CONSIGNE 1:
Reproduisez fidèlement le passage de l'extrait sur les déterminants de la santé qui commence par les mots « Lors de l'ouverture » et s'achève sur « nombreux autres pays. ».
CONSIGNE 2:
Résumez en deux phrases l'extrait sur les déterminants de la santé.

EXTRAIT DU DOCUMENT:
Mme Debra Lynkowski, chef de la direction, Association canadienne de santé publique.
L'Association canadienne de santé publique (ACSP) félicite le Conseil canadien de la santé pour la publication de cet important rapport qui fait état de la nécessité d'un effort national intersectoriel sur plusieurs fronts pour s'attaquer aux déterminants de la santé comme moyen d'atteindre la santé pour tous au Canada.
Lors de l'ouverture de la séance plénière de la conférence de 2008 de l'ACSP, le Professeur Michael Marmot nous a rappelé que tous les ministres du gouvernement sont des ministres de la Santé. Nous avons parlé des déterminants de la santé durant trois décennies. L'ACSP et de nombreuses autres associations professionnelles, organismes non gouvernementaux et groupes du secteur de la santé ont vivement recommandé des investissements dans les enjeux en santé de la population qui se situent en amont. Il y a maintenant de plus en plus de preuves concluantes qui viennent étayer la thèse des investissements dans une approche par déterminants de la santé pour régler la question de l'équité en santé. C'est le cas notamment d'une récente étude réalisée au Manitoba et qui est mentionnée dans le rapport du Conseil canadien de la santé, et de données provenant de nombreux autres pays.

(Entrées enregistrées)

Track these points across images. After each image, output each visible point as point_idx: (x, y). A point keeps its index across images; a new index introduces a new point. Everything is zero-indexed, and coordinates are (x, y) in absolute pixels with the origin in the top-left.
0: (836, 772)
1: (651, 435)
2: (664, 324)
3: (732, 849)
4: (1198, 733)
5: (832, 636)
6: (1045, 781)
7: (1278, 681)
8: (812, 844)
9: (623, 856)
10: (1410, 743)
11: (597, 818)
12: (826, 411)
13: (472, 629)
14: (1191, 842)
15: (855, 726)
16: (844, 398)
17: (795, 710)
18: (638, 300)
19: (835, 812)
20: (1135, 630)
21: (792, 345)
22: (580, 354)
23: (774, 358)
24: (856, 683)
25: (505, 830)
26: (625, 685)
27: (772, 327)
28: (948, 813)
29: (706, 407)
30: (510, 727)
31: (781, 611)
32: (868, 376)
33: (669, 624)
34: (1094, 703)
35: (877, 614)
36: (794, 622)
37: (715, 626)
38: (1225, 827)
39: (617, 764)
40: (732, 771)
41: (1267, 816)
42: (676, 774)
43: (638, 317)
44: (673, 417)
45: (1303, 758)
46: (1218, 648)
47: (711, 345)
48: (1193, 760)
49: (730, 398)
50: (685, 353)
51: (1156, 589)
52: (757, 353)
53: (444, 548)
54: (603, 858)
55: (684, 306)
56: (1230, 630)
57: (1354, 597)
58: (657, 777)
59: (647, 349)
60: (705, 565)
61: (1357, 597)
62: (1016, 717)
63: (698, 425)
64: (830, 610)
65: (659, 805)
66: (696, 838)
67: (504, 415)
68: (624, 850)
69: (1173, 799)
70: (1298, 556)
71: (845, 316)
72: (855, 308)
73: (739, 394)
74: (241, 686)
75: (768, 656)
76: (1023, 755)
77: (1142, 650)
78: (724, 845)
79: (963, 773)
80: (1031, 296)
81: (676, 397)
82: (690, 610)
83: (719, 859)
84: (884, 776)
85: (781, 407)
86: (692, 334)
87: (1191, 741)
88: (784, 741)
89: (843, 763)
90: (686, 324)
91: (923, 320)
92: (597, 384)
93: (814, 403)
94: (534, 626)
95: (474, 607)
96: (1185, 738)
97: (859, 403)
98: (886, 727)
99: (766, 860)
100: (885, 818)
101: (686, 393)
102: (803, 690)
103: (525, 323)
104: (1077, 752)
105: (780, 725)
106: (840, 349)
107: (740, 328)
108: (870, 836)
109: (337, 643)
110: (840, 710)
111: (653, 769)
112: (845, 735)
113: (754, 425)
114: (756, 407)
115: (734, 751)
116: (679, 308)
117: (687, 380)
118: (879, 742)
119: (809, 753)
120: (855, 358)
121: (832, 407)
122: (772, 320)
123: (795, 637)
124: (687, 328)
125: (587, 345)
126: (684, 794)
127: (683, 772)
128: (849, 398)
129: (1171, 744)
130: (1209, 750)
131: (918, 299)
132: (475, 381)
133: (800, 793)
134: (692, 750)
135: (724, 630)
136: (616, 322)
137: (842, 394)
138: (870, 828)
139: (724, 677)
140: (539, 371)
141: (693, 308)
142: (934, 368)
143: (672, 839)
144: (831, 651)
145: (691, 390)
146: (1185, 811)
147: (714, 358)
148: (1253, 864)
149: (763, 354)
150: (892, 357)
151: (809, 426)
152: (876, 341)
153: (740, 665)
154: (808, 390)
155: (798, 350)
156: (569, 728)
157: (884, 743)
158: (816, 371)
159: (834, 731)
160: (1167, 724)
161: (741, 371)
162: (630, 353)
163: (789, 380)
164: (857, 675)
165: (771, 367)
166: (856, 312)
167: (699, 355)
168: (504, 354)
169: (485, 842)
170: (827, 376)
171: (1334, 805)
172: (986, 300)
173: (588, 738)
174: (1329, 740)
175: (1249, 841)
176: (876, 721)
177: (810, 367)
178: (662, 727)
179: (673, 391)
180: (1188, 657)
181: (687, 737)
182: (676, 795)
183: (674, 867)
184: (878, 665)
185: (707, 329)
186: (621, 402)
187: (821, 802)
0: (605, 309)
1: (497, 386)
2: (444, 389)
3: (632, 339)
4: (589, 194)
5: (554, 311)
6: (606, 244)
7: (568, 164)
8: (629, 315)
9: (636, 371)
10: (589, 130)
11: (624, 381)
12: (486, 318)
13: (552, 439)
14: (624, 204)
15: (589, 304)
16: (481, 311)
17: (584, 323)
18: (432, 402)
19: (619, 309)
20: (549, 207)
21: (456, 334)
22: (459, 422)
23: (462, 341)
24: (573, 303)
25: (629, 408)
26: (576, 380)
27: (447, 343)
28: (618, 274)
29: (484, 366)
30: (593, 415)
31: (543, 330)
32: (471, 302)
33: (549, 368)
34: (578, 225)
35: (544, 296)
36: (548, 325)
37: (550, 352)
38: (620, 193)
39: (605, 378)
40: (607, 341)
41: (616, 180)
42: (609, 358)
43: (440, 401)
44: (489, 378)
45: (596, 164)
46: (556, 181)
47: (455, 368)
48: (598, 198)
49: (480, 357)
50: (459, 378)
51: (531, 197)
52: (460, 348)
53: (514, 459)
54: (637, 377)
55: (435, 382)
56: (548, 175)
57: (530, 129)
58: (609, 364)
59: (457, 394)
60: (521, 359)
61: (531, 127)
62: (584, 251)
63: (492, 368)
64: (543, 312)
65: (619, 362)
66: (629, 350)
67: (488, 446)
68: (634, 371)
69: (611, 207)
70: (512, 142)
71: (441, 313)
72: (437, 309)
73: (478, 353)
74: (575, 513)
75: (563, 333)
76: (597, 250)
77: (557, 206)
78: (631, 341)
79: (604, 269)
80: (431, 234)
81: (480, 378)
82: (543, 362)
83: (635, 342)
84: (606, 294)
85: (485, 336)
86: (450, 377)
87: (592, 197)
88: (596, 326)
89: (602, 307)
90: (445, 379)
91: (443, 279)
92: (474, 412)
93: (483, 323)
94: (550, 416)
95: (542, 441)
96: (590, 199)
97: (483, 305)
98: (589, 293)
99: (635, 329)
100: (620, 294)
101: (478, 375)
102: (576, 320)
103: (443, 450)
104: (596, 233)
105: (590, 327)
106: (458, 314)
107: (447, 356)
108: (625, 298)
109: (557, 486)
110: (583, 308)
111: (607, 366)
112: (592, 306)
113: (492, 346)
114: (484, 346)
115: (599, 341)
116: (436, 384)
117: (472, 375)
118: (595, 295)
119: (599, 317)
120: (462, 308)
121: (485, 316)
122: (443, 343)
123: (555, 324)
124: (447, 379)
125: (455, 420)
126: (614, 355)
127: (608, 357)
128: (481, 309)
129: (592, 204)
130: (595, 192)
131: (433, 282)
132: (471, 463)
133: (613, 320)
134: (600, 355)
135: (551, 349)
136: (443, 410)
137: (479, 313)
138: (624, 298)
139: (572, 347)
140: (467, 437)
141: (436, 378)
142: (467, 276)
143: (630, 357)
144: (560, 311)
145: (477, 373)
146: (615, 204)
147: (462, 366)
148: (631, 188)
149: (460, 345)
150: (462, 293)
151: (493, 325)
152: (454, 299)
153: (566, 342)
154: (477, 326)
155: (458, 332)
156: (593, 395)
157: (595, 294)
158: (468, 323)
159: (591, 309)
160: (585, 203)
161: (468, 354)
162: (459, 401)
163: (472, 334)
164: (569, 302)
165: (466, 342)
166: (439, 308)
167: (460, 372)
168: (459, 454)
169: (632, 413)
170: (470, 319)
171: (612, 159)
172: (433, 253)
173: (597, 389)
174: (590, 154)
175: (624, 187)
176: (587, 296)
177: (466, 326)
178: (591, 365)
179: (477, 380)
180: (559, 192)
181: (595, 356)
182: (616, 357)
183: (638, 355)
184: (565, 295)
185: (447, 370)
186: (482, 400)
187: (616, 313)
* * *
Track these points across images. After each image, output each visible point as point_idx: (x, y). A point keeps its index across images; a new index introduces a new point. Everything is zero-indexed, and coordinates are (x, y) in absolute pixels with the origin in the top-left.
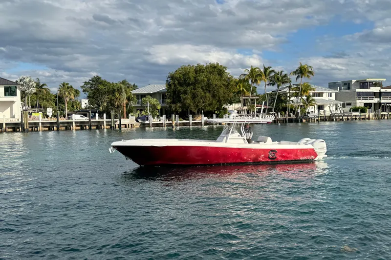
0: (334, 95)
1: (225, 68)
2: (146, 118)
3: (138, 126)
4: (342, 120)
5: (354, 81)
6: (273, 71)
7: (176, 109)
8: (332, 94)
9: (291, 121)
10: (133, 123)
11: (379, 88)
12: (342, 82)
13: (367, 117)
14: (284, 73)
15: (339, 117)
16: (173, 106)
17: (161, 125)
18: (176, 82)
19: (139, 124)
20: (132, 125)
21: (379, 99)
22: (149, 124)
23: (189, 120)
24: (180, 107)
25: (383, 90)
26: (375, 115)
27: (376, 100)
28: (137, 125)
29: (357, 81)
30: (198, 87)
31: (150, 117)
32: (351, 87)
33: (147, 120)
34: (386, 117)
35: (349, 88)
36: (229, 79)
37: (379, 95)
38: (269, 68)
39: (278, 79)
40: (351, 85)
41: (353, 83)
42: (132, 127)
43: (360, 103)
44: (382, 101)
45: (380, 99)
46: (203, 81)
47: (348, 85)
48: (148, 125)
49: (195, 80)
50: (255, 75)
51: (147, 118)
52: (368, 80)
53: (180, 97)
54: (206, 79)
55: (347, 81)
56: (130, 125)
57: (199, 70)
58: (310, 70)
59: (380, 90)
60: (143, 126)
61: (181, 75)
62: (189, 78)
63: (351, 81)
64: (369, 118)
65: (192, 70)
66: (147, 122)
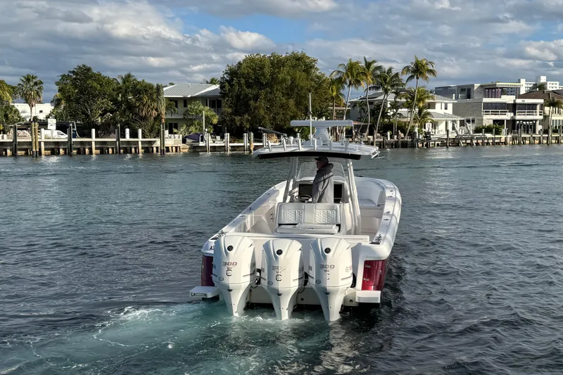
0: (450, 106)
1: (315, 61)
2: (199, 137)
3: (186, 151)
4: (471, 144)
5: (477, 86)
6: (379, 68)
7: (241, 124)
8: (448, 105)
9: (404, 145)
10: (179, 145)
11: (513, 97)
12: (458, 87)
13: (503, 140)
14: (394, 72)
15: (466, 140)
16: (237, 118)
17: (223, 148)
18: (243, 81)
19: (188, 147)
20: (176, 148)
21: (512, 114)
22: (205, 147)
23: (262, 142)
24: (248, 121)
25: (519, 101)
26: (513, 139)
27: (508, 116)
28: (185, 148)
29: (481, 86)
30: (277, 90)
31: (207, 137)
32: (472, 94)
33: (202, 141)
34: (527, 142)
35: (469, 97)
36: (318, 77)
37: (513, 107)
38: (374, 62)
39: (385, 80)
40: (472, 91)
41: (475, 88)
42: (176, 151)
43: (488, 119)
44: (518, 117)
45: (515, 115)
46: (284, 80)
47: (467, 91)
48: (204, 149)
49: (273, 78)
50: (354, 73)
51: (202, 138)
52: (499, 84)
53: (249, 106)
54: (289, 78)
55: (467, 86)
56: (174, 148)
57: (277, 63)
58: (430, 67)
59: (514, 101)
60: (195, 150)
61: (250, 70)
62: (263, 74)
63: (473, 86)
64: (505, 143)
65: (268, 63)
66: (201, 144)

RÉPONSE RÉDIGÉE 1:
Lors de l'ouverture de la séance plénière de la conférence de 2008 de l'ACSP, le Professeur Michael Marmot nous a rappelé que tous les ministres du gouvernement sont des ministres de la Santé. Nous avons parlé des déterminants de la santé durant trois décennies. L'ACSP et de nombreuses autres associations professionnelles, organismes non gouvernementaux et groupes du secteur de la santé ont vivement recommandé des investissements dans les enjeux en santé de la population qui se situent en amont. Il y a maintenant de plus en plus de preuves concluantes qui viennent étayer la thèse des investissements dans une approche par déterminants de la santé pour régler la question de l'équité en santé. C'est le cas notamment d'une récente étude réalisée au Manitoba et qui est mentionnée dans le rapport du Conseil canadien de la santé, et de données provenant de nombreux autres pays.

RÉPONSE RÉDIGÉE 2:
L'Association canadienne de santé publique félicite le Conseil canadien de la santé pour un rapport qui réclame un effort national intersectoriel sur les déterminants de la santé afin d'atteindre la santé pour tous au Canada. Elle rappelle avoir vivement recommandé, avec d'autres organismes, des investissements dans les enjeux en amont, une approche que des preuves de plus en plus concluantes, dont une étude réalisée au Manitoba, appuient pour régler la question de l'équité en santé.